BOFIT Weekly Review 2015/12
Critical land reform experiment begins in China
Officials this month announced a pilot experiment in land reform that permits the sale of collectively owned rural construction land. The change is intended to harmonise rural and urban practices on the sale of land. Owners of rural construction land earlier had no option but to sell land to the local government. The pilot programme allows rural residents in pilot counties to sell their land directly to also private buyers at market prices. The reform should help reduce income inequality between rural areas and cities and increase the mobility of rural residents.

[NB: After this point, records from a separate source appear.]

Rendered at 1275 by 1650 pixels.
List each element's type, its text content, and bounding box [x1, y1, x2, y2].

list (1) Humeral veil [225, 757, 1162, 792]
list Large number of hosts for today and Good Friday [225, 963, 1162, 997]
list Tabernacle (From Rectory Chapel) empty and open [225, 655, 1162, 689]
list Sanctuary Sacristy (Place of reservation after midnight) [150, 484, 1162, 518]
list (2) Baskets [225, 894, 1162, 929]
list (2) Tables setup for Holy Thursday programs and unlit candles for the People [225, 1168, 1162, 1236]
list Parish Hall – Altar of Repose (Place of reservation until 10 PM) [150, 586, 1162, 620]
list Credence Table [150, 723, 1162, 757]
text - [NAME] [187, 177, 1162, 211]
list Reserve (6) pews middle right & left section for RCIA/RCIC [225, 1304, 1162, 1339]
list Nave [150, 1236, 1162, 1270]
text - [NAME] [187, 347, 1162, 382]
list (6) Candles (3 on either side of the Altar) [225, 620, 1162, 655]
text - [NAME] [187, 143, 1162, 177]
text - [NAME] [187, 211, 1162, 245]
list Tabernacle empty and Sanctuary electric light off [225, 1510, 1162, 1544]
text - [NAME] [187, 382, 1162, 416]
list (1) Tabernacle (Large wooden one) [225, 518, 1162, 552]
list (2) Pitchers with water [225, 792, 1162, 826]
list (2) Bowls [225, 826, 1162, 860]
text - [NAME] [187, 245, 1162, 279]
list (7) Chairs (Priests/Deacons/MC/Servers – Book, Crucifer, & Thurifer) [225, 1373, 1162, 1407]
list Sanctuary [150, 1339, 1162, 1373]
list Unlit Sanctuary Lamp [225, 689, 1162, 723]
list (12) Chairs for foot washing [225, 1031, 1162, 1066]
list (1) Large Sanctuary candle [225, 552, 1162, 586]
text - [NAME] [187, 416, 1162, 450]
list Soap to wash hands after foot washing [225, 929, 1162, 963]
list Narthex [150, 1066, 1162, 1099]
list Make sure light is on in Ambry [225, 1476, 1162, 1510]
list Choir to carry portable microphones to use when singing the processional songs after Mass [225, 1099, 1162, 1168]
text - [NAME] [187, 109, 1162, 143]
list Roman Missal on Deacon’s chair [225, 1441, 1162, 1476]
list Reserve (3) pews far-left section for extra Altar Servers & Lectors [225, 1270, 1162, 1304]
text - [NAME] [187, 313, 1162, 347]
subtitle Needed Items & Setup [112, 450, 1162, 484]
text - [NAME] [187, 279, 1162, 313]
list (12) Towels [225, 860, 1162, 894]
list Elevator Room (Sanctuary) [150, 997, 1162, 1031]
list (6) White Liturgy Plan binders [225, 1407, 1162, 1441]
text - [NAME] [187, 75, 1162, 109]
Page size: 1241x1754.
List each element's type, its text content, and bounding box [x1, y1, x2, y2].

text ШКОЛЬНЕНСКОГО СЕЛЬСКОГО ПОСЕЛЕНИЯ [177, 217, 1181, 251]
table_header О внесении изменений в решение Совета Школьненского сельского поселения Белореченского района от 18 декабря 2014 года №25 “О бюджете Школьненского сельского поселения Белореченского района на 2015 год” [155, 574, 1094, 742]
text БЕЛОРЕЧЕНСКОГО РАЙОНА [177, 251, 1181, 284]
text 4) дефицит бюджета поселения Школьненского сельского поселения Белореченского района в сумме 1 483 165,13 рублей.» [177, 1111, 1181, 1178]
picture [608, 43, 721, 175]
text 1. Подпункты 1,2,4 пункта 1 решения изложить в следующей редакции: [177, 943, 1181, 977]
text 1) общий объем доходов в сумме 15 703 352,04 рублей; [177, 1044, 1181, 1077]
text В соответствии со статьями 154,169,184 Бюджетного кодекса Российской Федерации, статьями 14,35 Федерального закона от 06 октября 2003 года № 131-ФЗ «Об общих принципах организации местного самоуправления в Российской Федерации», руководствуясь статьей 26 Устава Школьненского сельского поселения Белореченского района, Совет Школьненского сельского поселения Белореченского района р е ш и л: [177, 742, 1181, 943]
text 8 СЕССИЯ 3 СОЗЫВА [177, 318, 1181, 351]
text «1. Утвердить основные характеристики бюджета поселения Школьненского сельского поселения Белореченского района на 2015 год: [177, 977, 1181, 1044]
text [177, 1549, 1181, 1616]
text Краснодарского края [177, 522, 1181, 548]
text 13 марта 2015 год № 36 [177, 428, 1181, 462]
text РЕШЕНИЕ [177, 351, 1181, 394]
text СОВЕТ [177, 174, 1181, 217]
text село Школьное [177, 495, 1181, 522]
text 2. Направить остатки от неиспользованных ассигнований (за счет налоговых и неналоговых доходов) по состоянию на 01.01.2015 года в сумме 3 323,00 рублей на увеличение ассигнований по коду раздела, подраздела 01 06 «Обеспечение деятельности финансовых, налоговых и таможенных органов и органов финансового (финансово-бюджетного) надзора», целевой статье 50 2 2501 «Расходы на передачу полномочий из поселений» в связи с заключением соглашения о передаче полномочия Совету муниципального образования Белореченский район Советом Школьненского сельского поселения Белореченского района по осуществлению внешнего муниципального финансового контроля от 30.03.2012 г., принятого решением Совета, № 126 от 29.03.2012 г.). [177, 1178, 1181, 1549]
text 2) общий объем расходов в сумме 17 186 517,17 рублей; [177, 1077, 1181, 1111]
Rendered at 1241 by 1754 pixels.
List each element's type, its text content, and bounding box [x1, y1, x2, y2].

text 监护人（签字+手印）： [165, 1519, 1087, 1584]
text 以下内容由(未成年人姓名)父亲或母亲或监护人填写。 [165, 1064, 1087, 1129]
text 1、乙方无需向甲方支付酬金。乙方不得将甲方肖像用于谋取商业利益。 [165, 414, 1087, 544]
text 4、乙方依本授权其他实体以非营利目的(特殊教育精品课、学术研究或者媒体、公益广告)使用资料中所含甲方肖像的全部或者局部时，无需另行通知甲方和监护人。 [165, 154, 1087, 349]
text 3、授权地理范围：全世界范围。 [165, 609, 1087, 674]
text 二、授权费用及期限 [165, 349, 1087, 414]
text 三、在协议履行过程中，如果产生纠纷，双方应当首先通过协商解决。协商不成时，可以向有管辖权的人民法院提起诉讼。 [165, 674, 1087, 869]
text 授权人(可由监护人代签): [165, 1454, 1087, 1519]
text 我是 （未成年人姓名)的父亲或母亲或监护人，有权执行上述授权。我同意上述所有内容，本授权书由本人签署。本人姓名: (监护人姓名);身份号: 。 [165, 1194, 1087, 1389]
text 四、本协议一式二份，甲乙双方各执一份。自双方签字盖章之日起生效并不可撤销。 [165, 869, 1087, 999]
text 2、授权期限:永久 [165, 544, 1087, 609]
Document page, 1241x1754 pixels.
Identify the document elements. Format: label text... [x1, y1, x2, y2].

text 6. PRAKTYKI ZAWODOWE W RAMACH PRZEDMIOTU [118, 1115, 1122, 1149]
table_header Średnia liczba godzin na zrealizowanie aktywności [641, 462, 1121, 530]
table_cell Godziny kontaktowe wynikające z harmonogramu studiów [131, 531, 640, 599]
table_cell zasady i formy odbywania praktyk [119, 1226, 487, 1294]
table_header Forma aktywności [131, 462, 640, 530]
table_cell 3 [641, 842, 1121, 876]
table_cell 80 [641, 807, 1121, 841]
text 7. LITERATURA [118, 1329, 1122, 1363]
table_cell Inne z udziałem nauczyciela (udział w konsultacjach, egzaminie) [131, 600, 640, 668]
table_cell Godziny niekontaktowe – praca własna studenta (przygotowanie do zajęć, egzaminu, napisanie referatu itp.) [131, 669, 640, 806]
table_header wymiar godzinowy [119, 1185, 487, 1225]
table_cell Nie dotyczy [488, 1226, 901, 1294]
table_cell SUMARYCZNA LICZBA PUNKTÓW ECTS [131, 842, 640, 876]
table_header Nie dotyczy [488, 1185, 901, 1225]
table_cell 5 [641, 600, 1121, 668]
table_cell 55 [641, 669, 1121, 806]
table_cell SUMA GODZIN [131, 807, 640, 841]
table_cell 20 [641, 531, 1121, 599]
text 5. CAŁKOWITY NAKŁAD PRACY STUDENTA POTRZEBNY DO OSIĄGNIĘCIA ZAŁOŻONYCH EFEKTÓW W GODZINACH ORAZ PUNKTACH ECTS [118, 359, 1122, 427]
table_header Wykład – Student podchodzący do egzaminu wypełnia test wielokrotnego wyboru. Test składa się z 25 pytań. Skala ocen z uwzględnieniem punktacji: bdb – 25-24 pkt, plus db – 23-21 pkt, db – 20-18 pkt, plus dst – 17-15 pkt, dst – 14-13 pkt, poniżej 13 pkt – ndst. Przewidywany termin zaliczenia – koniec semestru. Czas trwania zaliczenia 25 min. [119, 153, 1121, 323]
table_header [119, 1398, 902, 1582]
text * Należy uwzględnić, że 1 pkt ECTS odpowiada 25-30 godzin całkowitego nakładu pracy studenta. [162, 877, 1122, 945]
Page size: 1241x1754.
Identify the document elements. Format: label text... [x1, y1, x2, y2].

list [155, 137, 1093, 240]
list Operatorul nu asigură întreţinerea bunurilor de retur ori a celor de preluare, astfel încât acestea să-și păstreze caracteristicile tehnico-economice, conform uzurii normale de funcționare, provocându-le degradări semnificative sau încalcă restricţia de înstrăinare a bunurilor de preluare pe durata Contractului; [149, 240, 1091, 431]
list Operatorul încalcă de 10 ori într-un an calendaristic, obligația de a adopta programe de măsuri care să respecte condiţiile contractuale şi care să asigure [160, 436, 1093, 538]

The reform trial applies to a few counties on the outskirts of fast-growing cities. Although it affects only a tiny slice of China’s countryside (just 33 out of more than 3,000 counties), the implications are potentially huge as the move paves the way for liberalisation of a rural land sale and land ownership on a wide scale. The trend should eventually result in complete privatisation of rural construction land. Private land ownership would have a big impact on the Chinese economy by increasing the wealth of the rural population, as well as ease urban expansion and increase flexibility in the labour market. In this sense, the programme is part of the government’s stated goal of dismantling the hukou housing registration system in order to make it easier for rural residents to move to cities.
Sales of rural construction land have been an important source of revenue for local governments as they have sold the land bought from rural households to real estate developers. Thus, the biggest challenge to the reform is how local governments will deal with the economic impacts of the change. Local government revenues have already been diminishing as demand for construction land by the real estate developers has slowed. The central administration is planning to shift the revenue base of local governments to taxes and bond issues.
The government also launched a trial system of real estate registration in 15 large cities at the beginning of March. The goal is to roll out a nationwide property owner registration system over the next two years. When implemented, the registry will provide a basis for collection of property taxes that potentially would provide a new revenue stream for local governments.